(Beginning of Provided passage)
Thanks, Grl. I did three group meeting activities last week. Two were great, and one was... not so much - a bunch of strange people and I'm still trying to navigate contact with the woman that hit on me. I'd like her friendship, but I'm not at all interested in anything more. No idea how to deal with that gracefully.
I look at MeetUps and I am torn. The activities look fine, but I'm having a hard time getting motivated. You're right Grl. I'm probably spending too much time alone again. Of course, I have so much work to do on my place and no one to share the work with, so it's the all me, all the time review. I probably need a day off from both the work and myself.
So, Grl, thanks for the kick in the pants. You pushed me, so I just RSVP'ed to do another MeetUp tomorrow - a nature walk at the park I've been enjoying lately, and then I can go for a hike afterward if the weather cooperates.
Still feeling pretty down, and it's just been an off evening all around.
I guess I'm just thinking about the possibility of being alone, not liking that, and then considering the process of finding a new partner, and dreading that even more. It's not how I imagined my life. I'm sure everyone here feels the same way. It still stinks, even if I have a lot of good company in this lifeboat.
(End of Provided passage)
(Beginning of Listed entries)
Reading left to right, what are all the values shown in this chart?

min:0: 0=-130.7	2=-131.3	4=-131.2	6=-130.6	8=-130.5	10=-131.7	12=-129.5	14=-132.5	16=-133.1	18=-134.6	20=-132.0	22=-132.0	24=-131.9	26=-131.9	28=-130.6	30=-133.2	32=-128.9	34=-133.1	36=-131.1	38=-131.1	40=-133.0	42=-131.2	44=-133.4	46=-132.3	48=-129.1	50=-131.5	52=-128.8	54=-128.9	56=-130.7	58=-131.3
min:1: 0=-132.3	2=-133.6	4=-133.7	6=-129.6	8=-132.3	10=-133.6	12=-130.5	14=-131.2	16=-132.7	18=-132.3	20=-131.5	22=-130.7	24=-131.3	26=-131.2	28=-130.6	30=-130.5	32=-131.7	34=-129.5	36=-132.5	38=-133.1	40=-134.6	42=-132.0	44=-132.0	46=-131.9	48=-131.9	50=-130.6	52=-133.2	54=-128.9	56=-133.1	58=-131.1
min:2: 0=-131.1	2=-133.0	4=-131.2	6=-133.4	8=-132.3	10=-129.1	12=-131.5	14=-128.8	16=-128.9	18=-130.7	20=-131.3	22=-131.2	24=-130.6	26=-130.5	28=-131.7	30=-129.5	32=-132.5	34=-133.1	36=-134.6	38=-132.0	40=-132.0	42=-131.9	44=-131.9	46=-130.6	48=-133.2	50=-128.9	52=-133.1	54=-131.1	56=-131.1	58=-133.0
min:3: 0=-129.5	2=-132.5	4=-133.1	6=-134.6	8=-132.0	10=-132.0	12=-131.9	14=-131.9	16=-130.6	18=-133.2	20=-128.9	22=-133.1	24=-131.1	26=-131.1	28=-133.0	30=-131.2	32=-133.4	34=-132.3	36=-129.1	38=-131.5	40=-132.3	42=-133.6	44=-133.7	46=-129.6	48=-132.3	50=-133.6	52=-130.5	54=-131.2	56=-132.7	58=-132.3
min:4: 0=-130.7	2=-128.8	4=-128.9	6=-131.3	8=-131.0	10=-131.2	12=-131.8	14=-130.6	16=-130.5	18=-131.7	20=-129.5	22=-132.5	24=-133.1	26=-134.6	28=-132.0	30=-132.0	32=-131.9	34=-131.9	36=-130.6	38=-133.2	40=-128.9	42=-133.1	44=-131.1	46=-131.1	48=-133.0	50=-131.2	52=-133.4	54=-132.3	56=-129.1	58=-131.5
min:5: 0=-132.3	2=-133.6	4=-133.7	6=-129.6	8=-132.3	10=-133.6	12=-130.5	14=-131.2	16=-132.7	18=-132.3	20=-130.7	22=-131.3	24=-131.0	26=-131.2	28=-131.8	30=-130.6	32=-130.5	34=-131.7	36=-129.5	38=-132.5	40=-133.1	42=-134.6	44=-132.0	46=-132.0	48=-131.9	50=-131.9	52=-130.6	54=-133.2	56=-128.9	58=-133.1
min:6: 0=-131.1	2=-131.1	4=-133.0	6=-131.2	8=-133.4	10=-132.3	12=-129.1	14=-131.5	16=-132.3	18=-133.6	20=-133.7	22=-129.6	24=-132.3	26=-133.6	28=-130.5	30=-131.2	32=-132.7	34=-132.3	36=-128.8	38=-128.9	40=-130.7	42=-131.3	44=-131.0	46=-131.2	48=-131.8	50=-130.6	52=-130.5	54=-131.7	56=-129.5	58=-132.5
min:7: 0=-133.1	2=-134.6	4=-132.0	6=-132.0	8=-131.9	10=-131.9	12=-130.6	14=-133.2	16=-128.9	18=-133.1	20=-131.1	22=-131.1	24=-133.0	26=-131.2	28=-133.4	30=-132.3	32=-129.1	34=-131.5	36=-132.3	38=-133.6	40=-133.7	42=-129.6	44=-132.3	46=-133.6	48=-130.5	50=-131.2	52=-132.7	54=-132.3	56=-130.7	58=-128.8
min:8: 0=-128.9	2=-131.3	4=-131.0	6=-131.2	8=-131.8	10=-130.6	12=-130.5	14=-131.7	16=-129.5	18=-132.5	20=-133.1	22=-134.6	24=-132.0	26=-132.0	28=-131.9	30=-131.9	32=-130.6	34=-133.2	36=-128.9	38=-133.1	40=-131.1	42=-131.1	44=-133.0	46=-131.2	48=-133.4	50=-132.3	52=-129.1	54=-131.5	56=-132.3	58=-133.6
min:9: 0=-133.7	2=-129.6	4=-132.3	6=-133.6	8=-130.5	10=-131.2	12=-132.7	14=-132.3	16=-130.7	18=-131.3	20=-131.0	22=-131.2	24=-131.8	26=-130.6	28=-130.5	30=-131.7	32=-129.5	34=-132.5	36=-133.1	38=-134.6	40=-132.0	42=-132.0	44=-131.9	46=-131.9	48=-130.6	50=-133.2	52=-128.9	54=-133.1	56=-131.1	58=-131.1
(End of Listed entries)
Return the forum post's wording verbatim, starting at "So, Grl, thanks" and ending at "in this lifeboat.". The data has no connection to the forum post.

So, Grl, thanks for the kick in the pants. You pushed me, so I just RSVP'ed to do another MeetUp tomorrow - a nature walk at the park I've been enjoying lately, and then I can go for a hike afterward if the weather cooperates.
Still feeling pretty down, and it's just been an off evening all around.
I guess I'm just thinking about the possibility of being alone, not liking that, and then considering the process of finding a new partner, and dreading that even more. It's not how I imagined my life. I'm sure everyone here feels the same way. It still stinks, even if I have a lot of good company in this lifeboat.